==== TEXTE À LIRE ====

Philippe Descola. De la nature universelle aux natures singulières

Quelles leçons pour l’analyse des cultures ?
Retranscription des quinze dernières minutes de la communication de Philippe Descola, 19 novembre 2017, Collège de France, colloque «Les Natures en questions».
https://www.college-de-france.fr/site/colloque-2017/symposium-2017-10-19-15h00.htm

«On a fait sortir les non-humains de la cité pour n’y laisser que les humains, seuls sujets de droits […] C’est avec cette conception eurocentrique et anthropocentrique du politique notamment qu’il faut pouvoir rompre.[…] 15:18
Comprendre comment s’instaurent des collectifs singuliers 16:32.[…]
Se placer sous le signe de l’ontologie : […] le niveau où l’analyse anthropologique doit se situer est plus élémentaire que celui où elle a opéré jusqu’à présent [17:14]
Cela relève d’une exigence d’hygiène conceptuelle, à savoir il faut rechercher les racines de la diversité des humains à un étage plus profond, celui des différences dans les inférences de base… […]
De là découlent les types de collectifs au sein desquels se déroulent la vie commune et la nature de leur composition, les formes de subjectivation et d’objectivation, les régimes de temporalité, les formes de la figuration, toute la richesse de la vie sociale et culturelle.
Une première étape dans ce travail de refondation consiste à mieux définir l’unité d’analyse dont les sciences sociales s’occupent et qu’elles appellent diversement selon leurs domaines de spécialité et selon leurs inflexions nationales : une société, une culture, une communauté, un milieu social, une tribu, un groupe socio-professionnel qui ont tous pour caractéristique de limiter l’ensemble dont on parle aux seuls humains.

====

» **TÂCHES À FAIRE**:
[a] D'après le texte sur Philippe Descola, avec quelle conception du politique faut-il rompre ?
[b] Recopiez le passage du texte sur Philippe Descola qui commence à « Une première étape » et se termine à « aux seuls humains. ».

==== DONNÉES FOURNIES ====

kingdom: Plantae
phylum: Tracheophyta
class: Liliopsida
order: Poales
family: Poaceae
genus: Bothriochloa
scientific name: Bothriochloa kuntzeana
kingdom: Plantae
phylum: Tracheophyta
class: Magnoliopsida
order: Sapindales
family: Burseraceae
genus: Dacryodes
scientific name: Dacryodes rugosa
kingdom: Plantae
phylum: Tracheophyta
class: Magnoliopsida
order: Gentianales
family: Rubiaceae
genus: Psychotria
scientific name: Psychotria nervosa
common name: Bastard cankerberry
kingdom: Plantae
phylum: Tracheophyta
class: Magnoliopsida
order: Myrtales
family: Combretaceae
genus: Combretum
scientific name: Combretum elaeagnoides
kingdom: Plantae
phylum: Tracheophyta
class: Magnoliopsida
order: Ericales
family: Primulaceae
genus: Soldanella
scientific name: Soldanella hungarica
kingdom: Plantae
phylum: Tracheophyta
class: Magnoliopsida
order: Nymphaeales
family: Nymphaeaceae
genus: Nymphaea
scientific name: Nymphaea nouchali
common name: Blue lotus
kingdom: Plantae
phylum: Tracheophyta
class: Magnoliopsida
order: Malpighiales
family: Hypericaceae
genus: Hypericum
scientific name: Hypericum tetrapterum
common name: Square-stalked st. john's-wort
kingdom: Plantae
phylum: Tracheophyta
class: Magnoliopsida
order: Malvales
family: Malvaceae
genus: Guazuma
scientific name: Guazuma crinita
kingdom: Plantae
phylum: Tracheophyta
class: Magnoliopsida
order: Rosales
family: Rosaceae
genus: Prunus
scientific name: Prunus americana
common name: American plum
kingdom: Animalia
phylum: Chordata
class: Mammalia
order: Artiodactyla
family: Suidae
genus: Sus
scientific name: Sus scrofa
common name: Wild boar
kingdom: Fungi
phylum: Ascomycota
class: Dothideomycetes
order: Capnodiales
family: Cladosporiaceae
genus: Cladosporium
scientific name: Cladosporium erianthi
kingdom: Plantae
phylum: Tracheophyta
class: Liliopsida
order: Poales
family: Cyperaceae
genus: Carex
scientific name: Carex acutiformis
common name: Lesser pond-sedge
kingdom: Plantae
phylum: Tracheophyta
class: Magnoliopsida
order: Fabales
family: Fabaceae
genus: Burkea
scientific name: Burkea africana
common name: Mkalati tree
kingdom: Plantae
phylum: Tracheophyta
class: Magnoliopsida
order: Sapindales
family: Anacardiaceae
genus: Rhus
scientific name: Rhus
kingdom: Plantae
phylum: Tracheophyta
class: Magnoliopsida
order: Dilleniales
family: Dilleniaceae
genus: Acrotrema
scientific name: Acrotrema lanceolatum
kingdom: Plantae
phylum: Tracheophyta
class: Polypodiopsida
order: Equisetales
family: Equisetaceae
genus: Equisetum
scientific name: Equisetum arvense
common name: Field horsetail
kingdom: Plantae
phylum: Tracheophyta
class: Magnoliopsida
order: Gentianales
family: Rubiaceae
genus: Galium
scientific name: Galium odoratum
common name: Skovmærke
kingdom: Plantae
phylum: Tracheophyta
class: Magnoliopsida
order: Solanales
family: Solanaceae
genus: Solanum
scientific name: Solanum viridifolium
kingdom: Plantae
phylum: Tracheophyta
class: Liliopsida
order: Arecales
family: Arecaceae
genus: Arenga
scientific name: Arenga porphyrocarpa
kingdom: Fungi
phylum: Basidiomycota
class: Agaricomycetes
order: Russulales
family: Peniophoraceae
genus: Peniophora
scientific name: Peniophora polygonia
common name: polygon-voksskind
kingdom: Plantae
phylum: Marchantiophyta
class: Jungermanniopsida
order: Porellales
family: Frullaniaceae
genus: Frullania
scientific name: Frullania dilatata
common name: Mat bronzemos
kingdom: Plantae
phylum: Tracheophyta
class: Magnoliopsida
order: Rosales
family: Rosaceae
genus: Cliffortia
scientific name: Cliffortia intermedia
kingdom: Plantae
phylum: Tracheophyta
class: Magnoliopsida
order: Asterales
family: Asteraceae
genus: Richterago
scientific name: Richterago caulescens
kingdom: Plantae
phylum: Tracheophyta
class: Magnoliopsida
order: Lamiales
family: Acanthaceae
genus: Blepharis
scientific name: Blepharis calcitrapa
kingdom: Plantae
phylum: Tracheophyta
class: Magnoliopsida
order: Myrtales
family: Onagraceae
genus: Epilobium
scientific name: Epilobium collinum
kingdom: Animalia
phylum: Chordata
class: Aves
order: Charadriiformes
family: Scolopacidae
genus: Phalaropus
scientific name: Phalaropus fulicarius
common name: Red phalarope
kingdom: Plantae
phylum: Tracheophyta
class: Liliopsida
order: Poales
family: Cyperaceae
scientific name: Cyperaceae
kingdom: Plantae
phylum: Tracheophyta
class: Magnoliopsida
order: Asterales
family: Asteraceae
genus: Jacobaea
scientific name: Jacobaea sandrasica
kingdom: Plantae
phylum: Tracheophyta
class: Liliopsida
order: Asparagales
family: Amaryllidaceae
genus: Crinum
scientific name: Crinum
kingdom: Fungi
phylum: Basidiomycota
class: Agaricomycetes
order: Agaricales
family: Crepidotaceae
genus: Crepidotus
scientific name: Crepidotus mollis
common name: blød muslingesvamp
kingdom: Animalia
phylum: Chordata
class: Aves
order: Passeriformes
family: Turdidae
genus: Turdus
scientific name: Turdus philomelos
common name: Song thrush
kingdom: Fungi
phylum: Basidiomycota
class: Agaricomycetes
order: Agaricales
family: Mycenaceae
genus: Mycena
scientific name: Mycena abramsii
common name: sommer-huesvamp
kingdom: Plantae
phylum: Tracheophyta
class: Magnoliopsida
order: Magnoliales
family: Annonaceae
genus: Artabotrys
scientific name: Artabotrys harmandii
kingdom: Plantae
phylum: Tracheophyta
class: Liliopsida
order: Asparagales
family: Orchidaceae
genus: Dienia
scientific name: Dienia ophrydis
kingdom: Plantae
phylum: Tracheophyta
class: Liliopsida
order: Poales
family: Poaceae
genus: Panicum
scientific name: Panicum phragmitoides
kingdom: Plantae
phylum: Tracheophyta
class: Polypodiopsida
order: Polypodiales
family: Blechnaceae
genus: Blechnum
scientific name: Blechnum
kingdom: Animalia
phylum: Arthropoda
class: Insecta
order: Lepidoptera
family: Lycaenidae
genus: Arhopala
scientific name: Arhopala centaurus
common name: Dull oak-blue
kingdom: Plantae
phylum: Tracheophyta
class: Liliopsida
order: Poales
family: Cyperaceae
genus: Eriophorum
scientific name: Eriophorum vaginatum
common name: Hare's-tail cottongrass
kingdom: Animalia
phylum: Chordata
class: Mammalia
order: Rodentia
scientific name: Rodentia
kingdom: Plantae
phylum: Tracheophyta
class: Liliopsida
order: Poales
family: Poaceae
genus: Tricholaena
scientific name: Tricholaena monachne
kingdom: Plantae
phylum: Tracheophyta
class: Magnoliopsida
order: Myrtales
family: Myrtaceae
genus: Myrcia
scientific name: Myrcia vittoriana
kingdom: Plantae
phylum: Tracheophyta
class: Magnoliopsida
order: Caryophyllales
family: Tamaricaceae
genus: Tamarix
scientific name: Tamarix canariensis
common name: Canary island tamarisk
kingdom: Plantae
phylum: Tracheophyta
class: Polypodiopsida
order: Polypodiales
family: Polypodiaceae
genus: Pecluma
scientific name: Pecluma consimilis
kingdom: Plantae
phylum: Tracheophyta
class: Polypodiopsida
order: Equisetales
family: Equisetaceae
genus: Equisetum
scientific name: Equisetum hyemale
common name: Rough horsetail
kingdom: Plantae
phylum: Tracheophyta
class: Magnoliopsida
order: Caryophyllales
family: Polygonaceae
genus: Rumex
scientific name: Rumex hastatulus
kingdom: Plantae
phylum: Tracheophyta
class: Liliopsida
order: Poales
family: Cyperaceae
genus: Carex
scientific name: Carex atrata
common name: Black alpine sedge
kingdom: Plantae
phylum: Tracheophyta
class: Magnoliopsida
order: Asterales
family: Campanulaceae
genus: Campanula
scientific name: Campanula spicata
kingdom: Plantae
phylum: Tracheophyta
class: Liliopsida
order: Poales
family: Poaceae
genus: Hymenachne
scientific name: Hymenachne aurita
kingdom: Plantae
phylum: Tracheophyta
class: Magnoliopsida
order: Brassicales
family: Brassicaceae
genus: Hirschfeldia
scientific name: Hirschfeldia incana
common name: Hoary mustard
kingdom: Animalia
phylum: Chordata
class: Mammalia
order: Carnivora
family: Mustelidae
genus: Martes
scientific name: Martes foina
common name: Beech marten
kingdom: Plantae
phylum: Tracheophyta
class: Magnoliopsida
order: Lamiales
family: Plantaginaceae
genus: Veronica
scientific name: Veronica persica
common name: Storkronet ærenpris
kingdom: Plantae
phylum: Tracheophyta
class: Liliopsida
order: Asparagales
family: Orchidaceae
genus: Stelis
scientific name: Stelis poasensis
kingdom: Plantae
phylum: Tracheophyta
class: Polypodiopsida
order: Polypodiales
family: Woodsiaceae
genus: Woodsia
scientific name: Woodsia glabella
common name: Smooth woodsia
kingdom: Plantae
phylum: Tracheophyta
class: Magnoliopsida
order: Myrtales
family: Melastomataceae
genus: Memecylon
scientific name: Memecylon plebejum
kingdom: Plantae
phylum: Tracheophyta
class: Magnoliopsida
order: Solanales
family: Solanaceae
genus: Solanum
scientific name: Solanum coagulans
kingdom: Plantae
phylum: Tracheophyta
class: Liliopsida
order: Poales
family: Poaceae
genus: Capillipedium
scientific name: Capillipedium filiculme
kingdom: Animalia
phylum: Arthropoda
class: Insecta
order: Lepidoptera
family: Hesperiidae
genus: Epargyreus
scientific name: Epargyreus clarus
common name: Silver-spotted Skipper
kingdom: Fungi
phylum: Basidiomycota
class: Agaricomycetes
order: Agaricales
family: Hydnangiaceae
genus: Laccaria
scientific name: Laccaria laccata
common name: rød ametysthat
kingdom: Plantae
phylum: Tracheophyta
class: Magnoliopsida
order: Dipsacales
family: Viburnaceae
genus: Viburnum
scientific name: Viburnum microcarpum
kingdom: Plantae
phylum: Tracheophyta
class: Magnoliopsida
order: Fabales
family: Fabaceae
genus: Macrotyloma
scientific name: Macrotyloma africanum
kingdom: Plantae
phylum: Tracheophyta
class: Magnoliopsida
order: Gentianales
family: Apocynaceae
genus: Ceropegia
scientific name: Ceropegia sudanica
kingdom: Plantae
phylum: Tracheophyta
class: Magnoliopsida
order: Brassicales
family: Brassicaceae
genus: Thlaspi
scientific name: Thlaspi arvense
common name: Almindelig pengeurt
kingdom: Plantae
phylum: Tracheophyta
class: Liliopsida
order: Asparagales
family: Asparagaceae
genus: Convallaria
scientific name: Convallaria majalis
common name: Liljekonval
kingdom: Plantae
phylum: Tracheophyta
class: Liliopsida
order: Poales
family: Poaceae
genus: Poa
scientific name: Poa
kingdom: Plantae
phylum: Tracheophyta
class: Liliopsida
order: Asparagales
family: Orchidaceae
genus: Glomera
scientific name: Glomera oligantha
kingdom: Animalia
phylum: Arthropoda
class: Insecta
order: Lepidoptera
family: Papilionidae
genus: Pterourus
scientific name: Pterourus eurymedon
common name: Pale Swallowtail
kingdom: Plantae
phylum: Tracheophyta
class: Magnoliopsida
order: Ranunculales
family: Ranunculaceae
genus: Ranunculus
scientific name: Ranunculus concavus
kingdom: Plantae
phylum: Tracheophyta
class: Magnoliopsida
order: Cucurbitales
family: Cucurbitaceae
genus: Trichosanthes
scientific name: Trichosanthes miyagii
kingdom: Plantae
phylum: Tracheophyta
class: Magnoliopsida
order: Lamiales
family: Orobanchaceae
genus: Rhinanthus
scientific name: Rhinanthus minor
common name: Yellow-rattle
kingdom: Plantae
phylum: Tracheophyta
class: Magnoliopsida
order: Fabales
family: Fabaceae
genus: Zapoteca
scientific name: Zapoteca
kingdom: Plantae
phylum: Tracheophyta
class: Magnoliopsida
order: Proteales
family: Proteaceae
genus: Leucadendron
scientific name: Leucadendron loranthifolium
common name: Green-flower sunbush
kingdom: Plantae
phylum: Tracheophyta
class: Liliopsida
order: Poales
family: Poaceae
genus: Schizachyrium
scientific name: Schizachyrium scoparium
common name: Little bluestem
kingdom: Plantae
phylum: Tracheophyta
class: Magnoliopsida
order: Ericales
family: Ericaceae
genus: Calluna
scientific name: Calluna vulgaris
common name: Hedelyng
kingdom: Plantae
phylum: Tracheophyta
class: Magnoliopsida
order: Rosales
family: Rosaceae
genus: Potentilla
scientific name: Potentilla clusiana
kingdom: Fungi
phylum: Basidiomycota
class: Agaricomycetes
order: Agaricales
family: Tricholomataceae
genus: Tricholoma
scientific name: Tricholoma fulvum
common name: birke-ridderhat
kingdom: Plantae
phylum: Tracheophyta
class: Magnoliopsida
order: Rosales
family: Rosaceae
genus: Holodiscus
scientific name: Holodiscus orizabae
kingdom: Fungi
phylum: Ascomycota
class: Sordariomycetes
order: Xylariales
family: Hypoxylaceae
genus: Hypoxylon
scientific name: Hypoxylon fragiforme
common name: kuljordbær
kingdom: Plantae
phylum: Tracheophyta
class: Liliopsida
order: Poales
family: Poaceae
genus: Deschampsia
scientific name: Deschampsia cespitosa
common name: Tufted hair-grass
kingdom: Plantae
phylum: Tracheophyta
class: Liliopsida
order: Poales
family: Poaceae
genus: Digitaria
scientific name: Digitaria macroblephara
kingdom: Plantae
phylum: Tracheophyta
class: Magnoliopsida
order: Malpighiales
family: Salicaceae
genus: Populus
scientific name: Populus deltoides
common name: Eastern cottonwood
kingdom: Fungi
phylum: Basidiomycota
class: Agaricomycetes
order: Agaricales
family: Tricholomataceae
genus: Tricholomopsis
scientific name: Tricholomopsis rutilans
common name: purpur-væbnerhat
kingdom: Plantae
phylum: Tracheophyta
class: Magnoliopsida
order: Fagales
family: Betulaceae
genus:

====

» **RÉPONSES FINALES**:
[a] Avec la conception eurocentrique et anthropocentrique du politique.

[b]
Une première étape dans ce travail de refondation consiste à mieux définir l’unité d’analyse dont les sciences sociales s’occupent et qu’elles appellent diversement selon leurs domaines de spécialité et selon leurs inflexions nationales : une société, une culture, une communauté, un milieu social, une tribu, un groupe socio-professionnel qui ont tous pour caractéristique de limiter l’ensemble dont on parle aux seuls humains.